The romance between Alex and Sylvia may be a wonderful relationship to explore, but I find it even more moving when I see “father” as Alex’s primary role in these letters. Maybe because I knew him as my grandfather, and maybe because his uber-affectionate parenting style so closely resembles my dad’s. It could also be because Adrienne had so little say in the matter of growing up without certain parental figures in her life and these letters are one way to illustrate how strong the parent-child bond really is.
The complete devotion that my grandparents (Sophie as well as Sylvia) showed their children has been passed down the line to become a staple of family interaction. Here is a letter that Alex wrote to Adrienne and I found his voice much more familiar sounding in this letter than a lot of the others. He is still sarcastic, he does what it took children’s media years to catch up to (aiming programming towards parents as well as their children). His dry humor was lost on me for a lot of years, even made me nervous sometimes.
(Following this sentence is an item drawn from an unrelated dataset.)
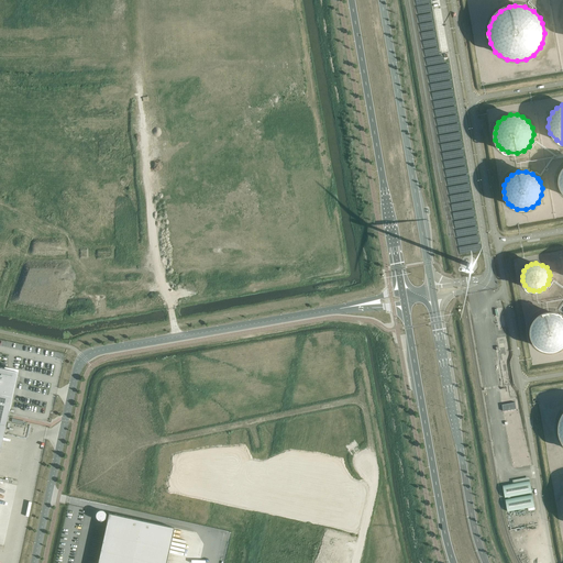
[(550,313),(544,313),(539,317),(533,323),(531,333),(532,340),(534,343),(541,350),(548,352),(551,352),(561,350),(562,346),(562,317),(561,316),(556,313),(550,313)]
But as I got older I realized that some spunk is a good quality to have, and that not only helped my relationship with my grandpa grow but thoroughly influenced my view of the world and the people in it.
My dear Adrienne,
First thing I want to tell you, is to thank you for the wonderful package you have sent me. I shall eat tonight like a king thanks to you. I’d like to know whose points did you use to buy the can of sardines? I know how hard it must be to get canned goods. The cookies have been already eaten and they were delicious, if I knew that you could do all the turns I would have thought you have baked them. But I suppose if you can’t get back from belly to back then how can you turn the cookies when they bake.
Now tell your Mummy not to worry because daddy had a very nice time, which on K.P. is not ____. The first two days was hard, but the last one, I became already an experienced craftsman in the art of scullery, so now I am O.K.
Don’t worry about shaving, I am being trained to shave once a day, and my face is as smooth as your fanny.
Now I don’t want to throw boques [bouquets?] but I agree that you are the wonderfulest little girl in the world, and your mummy the wonderfulest full size gal (16 top 18 bottom)
Well when I come home we will have a contest and gosh, nobody will be able to come into our room, friends or foes.
I want you to tell mummy not to get all mixed up about dates. I told her that I’ll be home on the 2nd of November Tuesday evening. I’ll leave camp at 9:20 AM the train takes approximately 9 hours to get into N.Y. Penn Station so she can wait for me around 6PM Tuesday eve. The train is a troop train and it may be a little late, but she can find out an hour or two before by calling the Penn Stat. info. Buro and find out the exact time when to expect the train. At any rate tell mom that I’d like to plan when I arrive to go to granma for supper and see your uncle’s and aunts so that on the 3rd and so on I’ll be free to go out. Tell mummy that I also like to see “Arsenic and Old Lace” rather than dance group.
Now if you can’t explain all this you may let mummy read this. I’ll tell your mummy to let you look around as much as you want to but remember here in the Navy we do things the same way like mummy, when 930PM comes around we all have to be in bed and sleeping and nobody can go around taking looks about what’s going on. And we got to keep mum about it too. So when your sleeping time comes around you too have to do what mummy tells you, as if you were serving in the Navy. I bet your mother must have been a P.O in one of her incarnations.
My vaccinations and injection are all OK. They don’t hurt anymore.
Here is an idea how I look this drawing comes inspired by your own, but where are your ears?
[Below Drawing:] (Tight Pants)
Well, so long dear I’ll have to write to mummy otherwise she will misunderstand!